As far as I understand, in Smalltalk, everything is an object, and everything has the same "object/message" abstraction - even the number 1 is an object that can only be reached with message passing.
Is 1 a process in Erlang/Elixir? Is everything in Erlang a response to message/program paradigm? Can you send a message to a number in Erlang?
Thanks a lot.
Processes in Erlang and Objects in Smalltalk are indeed the same thing.
At first glance, this is not terribly surprising: Erlang is an Actor Model language. The Actor Model was invented by Carl Hewitt, who based the message-driven evaluation model on Smalltalk's message-driven evaluation model. (Really, Actors and Objects are the same thing; they only differ in some details.) Alan Kay, in turn, was influenced by Carl Hewitt's PLANNER, when he designed Smalltalk.

RECORDS:
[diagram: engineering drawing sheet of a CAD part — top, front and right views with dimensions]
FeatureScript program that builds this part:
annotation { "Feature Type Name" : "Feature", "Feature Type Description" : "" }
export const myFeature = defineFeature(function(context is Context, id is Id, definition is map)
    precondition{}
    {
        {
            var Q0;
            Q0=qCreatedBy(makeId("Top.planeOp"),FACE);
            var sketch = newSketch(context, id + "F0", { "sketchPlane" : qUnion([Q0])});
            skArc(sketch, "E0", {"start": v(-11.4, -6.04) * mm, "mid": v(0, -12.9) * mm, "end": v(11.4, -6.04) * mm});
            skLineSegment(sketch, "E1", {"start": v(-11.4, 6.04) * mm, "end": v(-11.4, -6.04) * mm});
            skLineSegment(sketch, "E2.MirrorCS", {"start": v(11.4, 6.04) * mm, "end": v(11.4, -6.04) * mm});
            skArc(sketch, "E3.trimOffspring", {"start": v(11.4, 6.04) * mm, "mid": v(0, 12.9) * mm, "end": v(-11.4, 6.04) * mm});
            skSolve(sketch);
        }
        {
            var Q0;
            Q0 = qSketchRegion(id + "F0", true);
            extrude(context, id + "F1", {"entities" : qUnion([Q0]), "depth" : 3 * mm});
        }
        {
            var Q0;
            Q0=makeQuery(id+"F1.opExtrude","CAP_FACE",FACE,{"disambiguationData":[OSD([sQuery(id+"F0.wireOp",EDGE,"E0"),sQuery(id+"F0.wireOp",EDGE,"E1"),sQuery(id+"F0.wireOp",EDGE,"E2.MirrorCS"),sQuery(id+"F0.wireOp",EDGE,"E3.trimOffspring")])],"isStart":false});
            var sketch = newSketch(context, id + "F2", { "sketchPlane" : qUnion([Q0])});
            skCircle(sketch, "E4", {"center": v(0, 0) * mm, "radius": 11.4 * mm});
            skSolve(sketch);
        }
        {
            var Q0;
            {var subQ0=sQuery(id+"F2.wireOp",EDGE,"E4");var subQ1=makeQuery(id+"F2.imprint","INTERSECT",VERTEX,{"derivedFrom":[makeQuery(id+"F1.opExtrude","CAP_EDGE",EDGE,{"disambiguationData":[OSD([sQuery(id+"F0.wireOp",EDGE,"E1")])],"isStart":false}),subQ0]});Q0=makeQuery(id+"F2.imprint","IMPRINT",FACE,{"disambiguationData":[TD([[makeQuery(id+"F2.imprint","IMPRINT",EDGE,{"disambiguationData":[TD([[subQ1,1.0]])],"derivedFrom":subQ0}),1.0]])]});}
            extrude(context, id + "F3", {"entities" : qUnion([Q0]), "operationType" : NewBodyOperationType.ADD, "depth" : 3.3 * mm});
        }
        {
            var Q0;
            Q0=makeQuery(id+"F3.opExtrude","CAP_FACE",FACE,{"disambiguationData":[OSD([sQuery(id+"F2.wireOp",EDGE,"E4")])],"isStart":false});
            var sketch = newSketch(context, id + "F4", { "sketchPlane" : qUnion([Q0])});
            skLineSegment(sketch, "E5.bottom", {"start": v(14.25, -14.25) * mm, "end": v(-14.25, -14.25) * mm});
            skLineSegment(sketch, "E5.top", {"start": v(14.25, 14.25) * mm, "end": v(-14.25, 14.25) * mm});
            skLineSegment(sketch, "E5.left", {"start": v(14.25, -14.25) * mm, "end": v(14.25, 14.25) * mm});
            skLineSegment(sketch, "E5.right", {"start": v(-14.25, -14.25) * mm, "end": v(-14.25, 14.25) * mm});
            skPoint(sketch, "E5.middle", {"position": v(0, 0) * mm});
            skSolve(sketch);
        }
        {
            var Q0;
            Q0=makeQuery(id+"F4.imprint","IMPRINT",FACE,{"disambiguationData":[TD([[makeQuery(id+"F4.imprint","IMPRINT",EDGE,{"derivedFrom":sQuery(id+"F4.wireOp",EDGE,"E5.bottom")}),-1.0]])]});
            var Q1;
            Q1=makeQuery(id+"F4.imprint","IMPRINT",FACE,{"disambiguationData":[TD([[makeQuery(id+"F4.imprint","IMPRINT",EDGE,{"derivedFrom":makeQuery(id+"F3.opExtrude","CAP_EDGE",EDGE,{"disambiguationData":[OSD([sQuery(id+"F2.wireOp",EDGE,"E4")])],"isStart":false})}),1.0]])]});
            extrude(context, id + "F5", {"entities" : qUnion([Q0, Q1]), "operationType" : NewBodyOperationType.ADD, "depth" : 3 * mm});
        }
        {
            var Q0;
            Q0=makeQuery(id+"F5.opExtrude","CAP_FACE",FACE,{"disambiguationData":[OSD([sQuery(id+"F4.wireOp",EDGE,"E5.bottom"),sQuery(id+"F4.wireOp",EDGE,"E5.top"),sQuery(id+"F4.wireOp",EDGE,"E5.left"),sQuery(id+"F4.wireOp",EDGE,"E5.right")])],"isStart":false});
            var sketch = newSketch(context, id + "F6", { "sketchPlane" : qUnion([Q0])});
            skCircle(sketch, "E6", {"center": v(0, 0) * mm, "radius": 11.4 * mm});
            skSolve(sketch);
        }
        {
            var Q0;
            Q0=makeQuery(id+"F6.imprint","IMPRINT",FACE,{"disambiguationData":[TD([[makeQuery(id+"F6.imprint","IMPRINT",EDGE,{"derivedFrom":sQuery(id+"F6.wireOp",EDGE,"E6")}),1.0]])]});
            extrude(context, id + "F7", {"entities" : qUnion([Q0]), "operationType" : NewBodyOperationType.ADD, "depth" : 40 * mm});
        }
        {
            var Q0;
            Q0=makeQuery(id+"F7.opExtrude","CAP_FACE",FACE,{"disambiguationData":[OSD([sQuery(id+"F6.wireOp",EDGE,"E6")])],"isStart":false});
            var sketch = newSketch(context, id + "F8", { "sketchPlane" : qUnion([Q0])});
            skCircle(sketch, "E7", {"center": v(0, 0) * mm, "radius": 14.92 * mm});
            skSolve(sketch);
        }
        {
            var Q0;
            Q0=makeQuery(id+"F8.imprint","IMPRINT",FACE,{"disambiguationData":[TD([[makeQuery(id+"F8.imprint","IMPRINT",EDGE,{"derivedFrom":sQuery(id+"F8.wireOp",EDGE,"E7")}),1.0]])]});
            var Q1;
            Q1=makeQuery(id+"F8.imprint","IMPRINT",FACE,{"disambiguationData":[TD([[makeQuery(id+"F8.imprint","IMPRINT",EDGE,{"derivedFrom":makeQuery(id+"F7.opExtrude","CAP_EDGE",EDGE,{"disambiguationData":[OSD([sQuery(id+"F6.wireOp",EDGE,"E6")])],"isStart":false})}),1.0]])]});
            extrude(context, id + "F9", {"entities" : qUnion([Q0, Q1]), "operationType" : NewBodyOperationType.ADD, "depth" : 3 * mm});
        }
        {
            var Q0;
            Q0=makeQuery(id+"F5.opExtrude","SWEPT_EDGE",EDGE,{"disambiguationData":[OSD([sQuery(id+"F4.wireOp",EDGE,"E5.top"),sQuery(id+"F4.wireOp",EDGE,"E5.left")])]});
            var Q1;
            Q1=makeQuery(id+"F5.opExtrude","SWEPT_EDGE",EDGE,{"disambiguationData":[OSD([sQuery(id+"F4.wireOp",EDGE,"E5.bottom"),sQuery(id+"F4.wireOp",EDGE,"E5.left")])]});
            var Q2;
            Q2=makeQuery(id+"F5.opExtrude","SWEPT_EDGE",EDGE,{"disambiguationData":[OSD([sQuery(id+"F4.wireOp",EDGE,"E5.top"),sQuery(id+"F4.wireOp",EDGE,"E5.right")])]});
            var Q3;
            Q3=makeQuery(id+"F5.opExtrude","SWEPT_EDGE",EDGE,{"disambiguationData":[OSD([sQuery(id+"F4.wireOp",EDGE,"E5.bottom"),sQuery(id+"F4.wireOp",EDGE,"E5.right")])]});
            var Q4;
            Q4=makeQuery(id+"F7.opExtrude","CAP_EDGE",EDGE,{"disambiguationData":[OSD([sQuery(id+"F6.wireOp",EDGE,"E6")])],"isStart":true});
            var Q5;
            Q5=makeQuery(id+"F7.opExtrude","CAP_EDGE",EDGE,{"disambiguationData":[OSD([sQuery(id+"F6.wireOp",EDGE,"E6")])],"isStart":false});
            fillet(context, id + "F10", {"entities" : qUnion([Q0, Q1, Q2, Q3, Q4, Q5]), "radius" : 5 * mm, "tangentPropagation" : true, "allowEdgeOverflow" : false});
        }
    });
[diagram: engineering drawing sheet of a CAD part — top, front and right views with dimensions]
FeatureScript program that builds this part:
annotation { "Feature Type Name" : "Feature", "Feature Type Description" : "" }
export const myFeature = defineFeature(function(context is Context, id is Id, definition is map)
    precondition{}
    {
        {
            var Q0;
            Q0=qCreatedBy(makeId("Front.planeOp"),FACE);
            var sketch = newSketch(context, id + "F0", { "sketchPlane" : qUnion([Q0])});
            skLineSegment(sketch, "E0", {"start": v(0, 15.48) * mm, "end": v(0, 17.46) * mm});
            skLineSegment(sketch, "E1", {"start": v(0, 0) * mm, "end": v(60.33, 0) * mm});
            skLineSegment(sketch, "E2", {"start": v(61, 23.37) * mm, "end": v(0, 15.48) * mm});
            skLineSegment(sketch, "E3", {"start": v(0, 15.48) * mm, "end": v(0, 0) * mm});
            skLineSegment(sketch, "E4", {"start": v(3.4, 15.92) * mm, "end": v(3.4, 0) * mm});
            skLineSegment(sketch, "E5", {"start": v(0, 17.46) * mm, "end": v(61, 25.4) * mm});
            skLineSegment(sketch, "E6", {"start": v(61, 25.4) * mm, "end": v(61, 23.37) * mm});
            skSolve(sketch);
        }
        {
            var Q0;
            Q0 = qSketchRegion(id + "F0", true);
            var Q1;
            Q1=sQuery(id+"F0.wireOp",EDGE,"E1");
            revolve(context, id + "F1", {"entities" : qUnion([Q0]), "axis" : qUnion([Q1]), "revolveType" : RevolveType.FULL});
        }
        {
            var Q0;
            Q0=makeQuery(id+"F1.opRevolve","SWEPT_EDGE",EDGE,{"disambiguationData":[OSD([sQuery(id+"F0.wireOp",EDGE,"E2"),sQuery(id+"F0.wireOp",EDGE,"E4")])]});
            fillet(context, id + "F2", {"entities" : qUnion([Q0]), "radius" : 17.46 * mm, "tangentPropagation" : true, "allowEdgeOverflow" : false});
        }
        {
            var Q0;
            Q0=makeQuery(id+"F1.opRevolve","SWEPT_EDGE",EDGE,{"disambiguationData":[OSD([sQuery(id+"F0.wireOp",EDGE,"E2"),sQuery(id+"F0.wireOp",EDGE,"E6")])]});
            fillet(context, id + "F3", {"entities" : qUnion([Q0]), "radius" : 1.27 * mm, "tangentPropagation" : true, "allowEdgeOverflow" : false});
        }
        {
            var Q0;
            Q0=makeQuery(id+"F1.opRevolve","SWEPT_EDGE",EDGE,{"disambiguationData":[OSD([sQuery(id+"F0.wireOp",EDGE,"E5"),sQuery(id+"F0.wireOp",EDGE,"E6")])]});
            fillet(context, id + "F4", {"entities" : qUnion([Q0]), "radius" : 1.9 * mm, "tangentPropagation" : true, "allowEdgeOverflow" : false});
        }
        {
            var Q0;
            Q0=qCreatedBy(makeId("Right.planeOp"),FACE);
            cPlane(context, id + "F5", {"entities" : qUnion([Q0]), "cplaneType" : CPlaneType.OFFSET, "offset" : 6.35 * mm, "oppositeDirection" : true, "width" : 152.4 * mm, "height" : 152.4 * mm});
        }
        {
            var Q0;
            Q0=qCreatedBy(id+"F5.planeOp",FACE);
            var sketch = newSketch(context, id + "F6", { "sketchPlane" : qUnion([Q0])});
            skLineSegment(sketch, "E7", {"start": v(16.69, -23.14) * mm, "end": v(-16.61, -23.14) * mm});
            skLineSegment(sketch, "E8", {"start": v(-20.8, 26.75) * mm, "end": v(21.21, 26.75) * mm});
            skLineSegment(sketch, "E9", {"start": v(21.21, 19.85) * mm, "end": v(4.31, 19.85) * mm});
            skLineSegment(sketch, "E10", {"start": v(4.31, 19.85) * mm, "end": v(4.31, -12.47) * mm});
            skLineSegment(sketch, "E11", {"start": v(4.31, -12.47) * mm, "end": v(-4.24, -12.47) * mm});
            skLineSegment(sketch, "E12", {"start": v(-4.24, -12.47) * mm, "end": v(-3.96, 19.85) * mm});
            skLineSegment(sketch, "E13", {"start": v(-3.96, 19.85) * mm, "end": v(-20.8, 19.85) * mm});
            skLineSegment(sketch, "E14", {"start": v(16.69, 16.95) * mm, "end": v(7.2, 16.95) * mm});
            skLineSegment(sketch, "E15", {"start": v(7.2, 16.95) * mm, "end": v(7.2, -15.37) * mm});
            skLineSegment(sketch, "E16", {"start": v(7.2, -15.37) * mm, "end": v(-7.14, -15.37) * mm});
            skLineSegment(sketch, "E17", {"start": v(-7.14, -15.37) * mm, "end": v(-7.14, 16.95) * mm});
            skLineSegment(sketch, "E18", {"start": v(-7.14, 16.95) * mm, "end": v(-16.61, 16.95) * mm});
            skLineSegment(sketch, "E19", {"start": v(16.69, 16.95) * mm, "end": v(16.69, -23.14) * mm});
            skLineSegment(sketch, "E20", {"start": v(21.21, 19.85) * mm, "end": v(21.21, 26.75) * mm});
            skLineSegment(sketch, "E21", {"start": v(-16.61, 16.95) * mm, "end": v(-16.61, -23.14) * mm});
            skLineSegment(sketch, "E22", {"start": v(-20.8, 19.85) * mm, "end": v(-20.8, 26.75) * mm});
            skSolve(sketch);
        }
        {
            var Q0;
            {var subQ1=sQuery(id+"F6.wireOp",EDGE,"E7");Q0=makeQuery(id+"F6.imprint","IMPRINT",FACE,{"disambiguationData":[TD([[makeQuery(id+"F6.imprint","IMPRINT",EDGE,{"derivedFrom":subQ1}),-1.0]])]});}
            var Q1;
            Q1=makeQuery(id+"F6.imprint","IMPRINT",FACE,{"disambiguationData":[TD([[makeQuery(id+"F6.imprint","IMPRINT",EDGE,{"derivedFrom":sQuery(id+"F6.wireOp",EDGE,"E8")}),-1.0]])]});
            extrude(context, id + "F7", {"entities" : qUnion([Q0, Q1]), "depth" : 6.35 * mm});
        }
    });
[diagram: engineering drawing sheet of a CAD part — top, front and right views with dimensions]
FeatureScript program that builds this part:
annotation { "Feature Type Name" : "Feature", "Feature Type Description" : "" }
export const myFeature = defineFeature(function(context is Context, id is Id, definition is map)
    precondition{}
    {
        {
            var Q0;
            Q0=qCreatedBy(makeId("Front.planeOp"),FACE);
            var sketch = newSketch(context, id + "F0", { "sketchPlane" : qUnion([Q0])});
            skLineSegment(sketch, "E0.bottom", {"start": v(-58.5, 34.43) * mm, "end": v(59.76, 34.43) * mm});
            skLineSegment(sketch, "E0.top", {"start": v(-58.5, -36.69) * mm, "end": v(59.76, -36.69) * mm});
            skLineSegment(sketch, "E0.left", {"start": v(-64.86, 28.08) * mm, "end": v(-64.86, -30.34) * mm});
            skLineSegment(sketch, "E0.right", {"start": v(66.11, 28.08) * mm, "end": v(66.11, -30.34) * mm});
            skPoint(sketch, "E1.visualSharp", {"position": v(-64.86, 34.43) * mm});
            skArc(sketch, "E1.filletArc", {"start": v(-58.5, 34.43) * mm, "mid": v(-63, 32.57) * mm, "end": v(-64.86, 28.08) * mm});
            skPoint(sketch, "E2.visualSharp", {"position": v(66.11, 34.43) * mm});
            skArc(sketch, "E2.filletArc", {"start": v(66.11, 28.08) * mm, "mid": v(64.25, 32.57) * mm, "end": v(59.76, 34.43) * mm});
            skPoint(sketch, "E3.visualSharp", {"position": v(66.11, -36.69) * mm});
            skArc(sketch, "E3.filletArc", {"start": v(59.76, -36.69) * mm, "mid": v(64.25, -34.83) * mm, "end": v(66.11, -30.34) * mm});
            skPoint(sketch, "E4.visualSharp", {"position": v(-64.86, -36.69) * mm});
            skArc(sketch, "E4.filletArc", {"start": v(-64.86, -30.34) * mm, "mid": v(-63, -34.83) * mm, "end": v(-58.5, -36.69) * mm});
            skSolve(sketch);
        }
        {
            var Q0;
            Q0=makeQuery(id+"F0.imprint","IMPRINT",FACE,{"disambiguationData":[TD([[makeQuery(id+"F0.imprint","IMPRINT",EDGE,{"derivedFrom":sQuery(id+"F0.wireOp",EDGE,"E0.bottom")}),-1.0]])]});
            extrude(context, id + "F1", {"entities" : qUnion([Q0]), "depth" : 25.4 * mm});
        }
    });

REQUIRED WORK: Rewrite the stretch of the passage on Erlang and Smalltalk from "At first glance, this" through "he designed Smalltalk.", swapping "message-driven" for "message-based". The rows are separate from the passage on Erlang and Smalltalk.

CORRECT ANSWER:
At first glance, this is not terribly surprising: Erlang is an Actor Model language. The Actor Model was invented by Carl Hewitt, who based the message-based evaluation model on Smalltalk's message-based evaluation model. (Really, Actors and Objects are the same thing; they only differ in some details.) Alan Kay, in turn, was influenced by Carl Hewitt's PLANNER, when he designed Smalltalk.